Bernanke’s professional training, as both an economist and a teacher, is amply on display. The first, of course, drives why he was there and what happened. But the second is equally invaluable in helping the interested reader understand just why the crisis happened, what the potential consequences might have been, and why he and the Fed took the actions they did. The writing is clear and detailed, and it even has the occasional dash of humor.
Measures of success
In my opinion, one measure of success in a memoir of this type is whether you can credibly envision yourself in the position of the author, understanding the issues and wrestling with the decision you might have made in that situation. Bernanke succeeds on this metric; I found myself reliving the crisis, this time from the perspective of the Fed. Bernanke lays out each step toward the crisis, with the options and decisions highlighted, along with reasons for and against. By the time the crisis actually breaks, you understand how we got there—and why. You also understand just exactly what the stakes were. We stood at the edge of the abyss in many ways, and that comes through in the book.

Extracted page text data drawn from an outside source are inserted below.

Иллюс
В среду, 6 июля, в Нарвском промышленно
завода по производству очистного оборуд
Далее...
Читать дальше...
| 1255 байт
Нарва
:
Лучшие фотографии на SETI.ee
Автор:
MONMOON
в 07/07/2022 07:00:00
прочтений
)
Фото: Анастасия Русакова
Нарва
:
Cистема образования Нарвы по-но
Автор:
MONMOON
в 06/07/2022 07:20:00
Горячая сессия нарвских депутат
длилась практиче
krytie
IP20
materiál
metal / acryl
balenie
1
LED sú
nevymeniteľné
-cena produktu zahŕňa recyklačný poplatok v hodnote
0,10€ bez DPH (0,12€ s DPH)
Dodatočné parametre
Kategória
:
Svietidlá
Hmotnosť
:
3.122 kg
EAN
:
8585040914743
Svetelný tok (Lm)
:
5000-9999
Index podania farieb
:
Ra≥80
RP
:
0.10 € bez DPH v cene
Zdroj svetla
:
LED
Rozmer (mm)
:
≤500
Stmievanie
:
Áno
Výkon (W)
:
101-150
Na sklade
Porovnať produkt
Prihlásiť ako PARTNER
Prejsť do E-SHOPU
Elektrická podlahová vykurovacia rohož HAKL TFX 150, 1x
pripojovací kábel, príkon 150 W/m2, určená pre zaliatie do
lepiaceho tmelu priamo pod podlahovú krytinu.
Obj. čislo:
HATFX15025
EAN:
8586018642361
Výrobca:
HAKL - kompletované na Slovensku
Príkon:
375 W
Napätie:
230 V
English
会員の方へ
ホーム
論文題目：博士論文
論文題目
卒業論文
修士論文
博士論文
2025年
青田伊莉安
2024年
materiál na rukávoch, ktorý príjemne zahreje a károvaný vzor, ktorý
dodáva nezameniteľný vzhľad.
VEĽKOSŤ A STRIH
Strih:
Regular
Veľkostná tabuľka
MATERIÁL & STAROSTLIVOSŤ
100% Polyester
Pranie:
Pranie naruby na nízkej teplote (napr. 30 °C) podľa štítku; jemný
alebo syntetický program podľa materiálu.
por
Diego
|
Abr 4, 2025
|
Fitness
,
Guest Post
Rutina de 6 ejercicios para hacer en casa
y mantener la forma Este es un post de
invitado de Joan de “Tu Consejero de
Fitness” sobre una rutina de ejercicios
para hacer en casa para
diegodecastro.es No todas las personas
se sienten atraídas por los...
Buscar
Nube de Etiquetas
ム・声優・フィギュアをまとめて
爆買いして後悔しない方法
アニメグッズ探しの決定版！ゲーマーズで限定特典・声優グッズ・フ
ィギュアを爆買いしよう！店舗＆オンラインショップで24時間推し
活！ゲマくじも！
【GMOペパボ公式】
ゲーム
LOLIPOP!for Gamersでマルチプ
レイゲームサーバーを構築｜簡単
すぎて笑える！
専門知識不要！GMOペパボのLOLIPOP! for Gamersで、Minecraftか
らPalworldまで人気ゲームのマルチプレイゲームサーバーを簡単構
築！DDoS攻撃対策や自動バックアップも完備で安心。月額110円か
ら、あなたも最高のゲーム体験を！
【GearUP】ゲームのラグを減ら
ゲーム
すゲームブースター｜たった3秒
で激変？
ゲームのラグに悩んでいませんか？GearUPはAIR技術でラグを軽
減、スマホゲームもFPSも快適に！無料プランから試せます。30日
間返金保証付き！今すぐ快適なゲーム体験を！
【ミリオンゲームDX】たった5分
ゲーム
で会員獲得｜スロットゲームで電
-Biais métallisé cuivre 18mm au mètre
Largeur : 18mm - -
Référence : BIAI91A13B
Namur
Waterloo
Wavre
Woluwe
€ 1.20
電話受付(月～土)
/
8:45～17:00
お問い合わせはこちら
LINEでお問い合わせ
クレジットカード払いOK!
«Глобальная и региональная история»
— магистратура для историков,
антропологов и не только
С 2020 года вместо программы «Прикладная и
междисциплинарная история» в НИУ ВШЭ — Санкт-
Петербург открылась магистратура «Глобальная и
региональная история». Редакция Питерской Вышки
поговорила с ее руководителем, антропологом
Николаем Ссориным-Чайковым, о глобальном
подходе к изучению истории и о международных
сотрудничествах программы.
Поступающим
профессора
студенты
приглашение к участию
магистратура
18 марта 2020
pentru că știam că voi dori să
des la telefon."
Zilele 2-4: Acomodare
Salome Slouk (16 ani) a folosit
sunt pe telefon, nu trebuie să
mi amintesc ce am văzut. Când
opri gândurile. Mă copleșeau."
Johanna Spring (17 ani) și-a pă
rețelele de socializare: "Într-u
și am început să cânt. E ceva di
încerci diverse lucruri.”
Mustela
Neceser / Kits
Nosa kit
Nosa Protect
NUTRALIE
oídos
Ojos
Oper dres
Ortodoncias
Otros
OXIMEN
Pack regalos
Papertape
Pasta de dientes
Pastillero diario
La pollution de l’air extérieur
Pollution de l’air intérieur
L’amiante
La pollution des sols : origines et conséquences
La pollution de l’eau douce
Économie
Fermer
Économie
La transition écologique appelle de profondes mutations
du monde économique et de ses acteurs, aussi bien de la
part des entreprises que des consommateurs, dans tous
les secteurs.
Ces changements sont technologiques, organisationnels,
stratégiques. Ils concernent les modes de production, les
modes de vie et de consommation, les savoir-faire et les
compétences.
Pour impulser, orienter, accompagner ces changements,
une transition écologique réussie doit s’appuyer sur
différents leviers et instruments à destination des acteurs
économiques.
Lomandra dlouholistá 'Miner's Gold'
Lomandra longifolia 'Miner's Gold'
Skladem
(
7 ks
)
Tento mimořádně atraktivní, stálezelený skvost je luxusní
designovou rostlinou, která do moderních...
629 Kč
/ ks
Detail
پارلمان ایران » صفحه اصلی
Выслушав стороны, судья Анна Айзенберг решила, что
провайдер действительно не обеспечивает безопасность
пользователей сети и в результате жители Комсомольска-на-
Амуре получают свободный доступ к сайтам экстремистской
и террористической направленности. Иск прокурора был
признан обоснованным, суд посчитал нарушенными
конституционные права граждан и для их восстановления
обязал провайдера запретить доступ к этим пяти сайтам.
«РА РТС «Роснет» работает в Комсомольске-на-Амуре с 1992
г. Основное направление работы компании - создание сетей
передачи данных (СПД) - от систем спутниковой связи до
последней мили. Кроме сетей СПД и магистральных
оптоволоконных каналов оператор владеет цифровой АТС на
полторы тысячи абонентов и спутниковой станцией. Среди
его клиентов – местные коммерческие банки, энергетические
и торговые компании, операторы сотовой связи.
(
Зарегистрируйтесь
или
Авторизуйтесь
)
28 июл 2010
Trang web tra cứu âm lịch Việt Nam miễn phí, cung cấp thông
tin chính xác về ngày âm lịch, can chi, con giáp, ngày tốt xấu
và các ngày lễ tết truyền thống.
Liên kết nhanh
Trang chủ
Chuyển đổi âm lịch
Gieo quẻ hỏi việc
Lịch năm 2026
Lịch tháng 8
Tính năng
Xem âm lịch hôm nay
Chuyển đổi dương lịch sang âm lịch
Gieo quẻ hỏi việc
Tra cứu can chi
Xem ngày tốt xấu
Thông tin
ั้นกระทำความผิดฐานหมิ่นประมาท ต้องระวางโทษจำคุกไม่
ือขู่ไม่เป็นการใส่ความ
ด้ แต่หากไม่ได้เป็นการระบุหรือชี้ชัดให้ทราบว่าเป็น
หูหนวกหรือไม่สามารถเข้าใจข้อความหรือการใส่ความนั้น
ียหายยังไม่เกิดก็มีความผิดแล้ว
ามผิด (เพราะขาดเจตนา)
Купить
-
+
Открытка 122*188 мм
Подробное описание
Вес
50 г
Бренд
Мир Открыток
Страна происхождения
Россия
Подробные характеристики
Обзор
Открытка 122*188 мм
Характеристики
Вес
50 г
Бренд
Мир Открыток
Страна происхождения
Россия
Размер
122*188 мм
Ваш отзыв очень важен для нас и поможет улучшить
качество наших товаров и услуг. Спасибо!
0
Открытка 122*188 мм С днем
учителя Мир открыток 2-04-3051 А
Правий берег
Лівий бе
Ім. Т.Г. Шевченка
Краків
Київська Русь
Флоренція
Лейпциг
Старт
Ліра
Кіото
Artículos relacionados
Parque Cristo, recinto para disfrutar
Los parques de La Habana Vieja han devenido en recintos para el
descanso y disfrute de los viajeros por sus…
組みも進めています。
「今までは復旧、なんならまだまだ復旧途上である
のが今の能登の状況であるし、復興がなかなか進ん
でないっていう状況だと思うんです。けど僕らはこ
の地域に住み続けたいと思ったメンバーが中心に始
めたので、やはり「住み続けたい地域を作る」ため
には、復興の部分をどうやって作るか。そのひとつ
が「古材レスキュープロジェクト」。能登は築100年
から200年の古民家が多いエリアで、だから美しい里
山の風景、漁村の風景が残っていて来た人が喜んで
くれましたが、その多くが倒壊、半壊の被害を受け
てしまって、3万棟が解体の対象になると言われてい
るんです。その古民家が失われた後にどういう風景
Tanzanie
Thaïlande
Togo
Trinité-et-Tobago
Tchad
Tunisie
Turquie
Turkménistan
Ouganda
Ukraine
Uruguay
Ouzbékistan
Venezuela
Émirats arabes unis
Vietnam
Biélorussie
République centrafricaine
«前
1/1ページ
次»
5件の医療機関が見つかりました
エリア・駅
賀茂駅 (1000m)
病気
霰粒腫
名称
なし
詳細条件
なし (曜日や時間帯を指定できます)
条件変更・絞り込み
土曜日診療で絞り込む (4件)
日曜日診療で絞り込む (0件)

The other measure of success is whether the book uses the experience of the crisis to provide a context for the present, and here again Bernanke succeeds. I found myself repeatedly and very uncomfortably noting echoes between the early 2000s and the present and considering present-day policy decisions—such as Fed rate increases—in the context of the 2000s. The book runs through early 2015 and, in many ways, ends with a discussion of current policy, although it’s not specifically directed there.
One of the weaknesses of the book is its unwillingness to draw more connections between then and now. Dr. Bernanke, as he told me, is not willing to be seen as second-guessing the Yellen Fed, a principled stance that I agree with. But the unfortunate consequence is that we don’t have that discussion, which would have added even more to the book’s value. I look forward to his next book, perhaps when Yellen leaves office, that may outline his views more specifically on what policies we should be pursuing.
The other area that could have been improved, in my opinion, was to provide more context outside the walls of the Fed. This is a very Fed-centric book, which certainly adds depth, but somewhat at the expense of breadth. Events and people are largely treated as seen from the Fed itself. Although some players come out well—Hank Paulson and Tim Geithner, in particular—others do less well, and in many cases, it’s due to policy conflicts with the Fed. More context would have been useful to better understand where those conflicts came from.
Overall, an excellent book
With those minor and perhaps inevitable caveats, though, this is an excellent work of economic history, a terrific ground-zero view of the major economic event of the early 21st century. As a crisis recedes into the rearview mirror, the real questions are: “How did it happen?”, “How was it solved?”, and “Was it really that bad?” Reading this book, you will understand all three of the answers.